→ EXERCISE INSTRUCTIONS
Your response should consist of one number, the count of lines below that contain "SILVA".

→ TASK INPUTS
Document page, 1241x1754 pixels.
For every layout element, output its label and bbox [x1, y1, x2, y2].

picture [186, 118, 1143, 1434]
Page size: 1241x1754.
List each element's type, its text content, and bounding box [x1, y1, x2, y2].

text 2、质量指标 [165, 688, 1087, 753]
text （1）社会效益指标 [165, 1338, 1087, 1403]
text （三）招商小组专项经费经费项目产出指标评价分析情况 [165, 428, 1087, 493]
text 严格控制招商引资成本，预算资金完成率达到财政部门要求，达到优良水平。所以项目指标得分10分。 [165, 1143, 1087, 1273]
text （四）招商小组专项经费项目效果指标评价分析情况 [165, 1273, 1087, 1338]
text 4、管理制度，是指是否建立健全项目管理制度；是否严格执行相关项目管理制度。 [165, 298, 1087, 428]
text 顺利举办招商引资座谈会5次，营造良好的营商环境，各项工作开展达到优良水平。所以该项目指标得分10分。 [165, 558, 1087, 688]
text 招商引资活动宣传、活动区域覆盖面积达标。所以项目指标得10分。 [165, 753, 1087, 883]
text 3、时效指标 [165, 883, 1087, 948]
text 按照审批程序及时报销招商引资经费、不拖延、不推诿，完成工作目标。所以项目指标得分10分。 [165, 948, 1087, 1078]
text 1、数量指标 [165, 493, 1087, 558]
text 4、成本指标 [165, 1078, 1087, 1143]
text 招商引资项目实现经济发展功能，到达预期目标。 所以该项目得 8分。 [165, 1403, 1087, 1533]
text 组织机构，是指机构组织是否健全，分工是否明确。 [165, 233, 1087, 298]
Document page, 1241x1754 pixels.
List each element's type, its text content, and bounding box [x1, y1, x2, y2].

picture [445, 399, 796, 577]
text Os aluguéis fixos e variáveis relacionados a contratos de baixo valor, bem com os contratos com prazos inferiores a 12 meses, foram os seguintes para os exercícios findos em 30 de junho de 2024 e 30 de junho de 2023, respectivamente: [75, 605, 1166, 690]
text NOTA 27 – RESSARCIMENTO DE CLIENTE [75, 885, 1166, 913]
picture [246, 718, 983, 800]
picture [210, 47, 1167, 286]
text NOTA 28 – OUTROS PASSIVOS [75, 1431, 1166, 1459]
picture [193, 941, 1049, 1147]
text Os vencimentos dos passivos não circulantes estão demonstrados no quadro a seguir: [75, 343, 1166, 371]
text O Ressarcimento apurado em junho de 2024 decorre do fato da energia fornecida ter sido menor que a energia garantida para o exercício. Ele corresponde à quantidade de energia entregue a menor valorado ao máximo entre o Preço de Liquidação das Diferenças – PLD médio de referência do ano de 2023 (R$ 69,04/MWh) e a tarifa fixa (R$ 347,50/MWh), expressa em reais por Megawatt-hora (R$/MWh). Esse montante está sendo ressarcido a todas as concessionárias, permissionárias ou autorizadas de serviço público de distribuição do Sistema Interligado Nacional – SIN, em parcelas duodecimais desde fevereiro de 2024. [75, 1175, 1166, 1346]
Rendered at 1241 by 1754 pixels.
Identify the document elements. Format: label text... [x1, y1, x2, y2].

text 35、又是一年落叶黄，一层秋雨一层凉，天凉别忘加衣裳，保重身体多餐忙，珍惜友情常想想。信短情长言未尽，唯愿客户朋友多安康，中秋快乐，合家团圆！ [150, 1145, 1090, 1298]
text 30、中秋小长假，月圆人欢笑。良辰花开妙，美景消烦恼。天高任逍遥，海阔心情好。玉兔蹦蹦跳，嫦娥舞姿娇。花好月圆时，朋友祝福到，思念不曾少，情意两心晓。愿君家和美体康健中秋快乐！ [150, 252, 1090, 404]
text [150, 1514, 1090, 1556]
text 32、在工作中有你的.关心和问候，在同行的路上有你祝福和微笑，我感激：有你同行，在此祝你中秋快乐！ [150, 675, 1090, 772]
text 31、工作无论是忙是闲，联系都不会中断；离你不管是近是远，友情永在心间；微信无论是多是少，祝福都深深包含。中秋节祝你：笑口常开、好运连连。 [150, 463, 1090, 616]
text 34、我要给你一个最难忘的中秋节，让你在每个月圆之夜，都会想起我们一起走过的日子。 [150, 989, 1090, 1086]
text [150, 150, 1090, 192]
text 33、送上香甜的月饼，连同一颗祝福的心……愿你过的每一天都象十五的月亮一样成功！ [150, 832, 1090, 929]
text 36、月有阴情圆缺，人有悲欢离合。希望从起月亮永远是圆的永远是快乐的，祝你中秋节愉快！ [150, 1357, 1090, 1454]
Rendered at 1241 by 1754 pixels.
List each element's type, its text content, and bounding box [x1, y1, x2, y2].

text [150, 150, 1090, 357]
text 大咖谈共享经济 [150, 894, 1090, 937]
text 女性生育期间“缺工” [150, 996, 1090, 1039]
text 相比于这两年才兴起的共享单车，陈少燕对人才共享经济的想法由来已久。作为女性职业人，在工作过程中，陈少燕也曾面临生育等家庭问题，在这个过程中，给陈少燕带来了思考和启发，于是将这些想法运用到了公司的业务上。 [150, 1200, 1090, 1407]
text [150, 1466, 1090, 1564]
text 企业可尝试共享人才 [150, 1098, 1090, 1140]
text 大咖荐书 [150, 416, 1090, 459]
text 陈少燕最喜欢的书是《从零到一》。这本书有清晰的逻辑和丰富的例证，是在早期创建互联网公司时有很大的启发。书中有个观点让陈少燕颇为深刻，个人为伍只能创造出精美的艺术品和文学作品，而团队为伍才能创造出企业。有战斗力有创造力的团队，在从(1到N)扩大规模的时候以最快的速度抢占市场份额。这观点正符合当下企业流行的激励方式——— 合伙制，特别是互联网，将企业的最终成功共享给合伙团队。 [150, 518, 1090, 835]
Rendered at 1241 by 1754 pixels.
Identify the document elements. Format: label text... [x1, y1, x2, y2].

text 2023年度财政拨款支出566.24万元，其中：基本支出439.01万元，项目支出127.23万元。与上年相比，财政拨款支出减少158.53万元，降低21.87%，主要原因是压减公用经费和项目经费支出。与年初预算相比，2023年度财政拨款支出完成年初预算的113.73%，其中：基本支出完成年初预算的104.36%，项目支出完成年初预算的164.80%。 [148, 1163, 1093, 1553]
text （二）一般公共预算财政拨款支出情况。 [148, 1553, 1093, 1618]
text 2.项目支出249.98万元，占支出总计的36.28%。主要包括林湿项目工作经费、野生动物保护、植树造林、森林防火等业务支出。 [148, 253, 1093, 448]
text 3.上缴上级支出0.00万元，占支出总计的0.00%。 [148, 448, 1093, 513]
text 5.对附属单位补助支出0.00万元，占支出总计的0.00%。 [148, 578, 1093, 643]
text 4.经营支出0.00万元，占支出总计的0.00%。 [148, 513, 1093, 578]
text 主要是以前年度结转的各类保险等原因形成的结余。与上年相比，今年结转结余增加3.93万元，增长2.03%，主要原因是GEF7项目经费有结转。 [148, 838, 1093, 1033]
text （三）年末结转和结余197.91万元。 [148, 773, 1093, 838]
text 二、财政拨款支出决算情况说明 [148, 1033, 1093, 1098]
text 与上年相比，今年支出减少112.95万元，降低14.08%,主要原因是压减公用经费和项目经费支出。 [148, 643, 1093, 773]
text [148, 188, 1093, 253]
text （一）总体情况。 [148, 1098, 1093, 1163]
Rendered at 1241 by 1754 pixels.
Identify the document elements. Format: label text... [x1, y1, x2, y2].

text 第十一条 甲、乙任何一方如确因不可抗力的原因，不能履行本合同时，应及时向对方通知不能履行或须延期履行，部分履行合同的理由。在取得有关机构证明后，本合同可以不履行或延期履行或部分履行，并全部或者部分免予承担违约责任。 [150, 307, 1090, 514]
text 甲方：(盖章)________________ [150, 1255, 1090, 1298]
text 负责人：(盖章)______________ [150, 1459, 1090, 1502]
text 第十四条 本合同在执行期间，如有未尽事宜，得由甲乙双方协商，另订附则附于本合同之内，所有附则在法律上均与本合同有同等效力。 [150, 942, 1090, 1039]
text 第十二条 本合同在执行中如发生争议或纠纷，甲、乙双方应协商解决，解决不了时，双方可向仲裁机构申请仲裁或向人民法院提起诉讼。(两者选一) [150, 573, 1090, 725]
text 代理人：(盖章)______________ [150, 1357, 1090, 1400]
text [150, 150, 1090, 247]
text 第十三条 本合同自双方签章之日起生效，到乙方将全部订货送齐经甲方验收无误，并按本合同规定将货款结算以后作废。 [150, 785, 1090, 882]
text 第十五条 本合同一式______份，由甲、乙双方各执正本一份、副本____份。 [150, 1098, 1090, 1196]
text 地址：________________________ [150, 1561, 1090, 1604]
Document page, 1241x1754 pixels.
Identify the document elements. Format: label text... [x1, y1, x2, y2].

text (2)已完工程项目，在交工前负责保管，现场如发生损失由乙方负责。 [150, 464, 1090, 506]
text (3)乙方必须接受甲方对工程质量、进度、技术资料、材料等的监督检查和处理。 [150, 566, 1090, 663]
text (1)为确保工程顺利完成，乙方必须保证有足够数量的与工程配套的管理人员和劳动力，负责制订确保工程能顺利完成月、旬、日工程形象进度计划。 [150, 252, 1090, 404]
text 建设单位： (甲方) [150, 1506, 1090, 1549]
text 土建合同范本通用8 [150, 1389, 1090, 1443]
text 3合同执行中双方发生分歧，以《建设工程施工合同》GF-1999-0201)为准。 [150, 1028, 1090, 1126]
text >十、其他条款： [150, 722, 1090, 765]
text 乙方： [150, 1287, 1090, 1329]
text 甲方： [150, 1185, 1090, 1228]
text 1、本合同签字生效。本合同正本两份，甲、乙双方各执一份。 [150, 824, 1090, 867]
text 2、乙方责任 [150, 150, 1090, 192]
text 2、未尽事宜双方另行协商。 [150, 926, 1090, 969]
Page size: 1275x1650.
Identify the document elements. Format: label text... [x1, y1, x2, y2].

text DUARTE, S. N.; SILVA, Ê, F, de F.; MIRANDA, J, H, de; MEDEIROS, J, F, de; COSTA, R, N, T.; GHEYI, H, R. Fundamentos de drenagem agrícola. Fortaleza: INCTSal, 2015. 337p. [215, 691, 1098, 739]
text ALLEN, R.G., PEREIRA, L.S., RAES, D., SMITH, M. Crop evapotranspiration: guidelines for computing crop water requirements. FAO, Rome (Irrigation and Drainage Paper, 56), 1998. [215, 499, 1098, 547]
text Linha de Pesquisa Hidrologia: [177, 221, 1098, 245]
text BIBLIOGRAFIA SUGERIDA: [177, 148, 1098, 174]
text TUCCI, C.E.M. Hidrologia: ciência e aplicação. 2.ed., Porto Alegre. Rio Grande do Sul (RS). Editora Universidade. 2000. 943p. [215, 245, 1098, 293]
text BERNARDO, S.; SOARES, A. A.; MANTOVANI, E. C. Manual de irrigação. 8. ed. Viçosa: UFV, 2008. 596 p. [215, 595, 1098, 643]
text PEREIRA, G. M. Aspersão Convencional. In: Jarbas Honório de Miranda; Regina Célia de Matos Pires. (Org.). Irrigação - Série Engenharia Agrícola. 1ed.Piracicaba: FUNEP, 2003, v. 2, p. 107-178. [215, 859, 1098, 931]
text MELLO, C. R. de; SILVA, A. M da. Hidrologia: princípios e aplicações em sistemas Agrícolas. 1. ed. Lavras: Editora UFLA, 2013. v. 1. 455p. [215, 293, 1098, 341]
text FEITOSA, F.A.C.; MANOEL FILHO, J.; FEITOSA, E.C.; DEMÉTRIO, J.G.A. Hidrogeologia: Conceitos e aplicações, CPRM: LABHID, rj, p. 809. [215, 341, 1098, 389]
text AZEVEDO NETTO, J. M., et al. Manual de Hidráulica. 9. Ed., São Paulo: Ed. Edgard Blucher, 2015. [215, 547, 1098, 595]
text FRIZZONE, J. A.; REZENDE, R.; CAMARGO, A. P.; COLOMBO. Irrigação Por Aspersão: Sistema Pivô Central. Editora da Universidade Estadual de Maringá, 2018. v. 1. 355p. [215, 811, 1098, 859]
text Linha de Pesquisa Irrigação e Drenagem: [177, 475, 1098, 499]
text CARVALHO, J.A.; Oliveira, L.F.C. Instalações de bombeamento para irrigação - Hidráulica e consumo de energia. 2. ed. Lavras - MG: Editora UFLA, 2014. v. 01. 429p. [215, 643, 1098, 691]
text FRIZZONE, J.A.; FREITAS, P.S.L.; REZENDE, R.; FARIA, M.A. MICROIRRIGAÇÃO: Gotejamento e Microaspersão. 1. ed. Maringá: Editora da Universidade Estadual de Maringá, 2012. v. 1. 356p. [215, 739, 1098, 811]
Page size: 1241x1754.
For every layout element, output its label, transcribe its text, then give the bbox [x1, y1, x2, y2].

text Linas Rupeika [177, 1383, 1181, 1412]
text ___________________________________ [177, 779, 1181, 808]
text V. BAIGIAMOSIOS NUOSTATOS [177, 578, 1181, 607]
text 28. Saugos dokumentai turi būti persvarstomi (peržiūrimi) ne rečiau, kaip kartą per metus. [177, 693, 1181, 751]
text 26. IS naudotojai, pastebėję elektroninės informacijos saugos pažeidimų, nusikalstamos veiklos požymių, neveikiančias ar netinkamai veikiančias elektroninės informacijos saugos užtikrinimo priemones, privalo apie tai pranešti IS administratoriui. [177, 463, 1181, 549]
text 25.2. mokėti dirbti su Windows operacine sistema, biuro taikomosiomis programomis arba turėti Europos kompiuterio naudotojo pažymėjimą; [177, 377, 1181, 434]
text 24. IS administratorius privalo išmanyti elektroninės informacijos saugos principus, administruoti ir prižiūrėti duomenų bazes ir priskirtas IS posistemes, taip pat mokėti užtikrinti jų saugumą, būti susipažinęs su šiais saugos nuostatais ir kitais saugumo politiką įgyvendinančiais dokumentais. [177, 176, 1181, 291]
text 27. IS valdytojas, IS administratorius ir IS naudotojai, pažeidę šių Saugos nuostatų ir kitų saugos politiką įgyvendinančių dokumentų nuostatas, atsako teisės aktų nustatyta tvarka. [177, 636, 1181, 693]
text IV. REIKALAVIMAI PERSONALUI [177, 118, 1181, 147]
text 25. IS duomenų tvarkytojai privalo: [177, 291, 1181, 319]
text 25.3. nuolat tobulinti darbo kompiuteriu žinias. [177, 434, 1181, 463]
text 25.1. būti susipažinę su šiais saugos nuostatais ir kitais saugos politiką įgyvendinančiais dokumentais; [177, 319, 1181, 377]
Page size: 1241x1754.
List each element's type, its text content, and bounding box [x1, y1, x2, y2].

→ EXERCISE ANSWER
2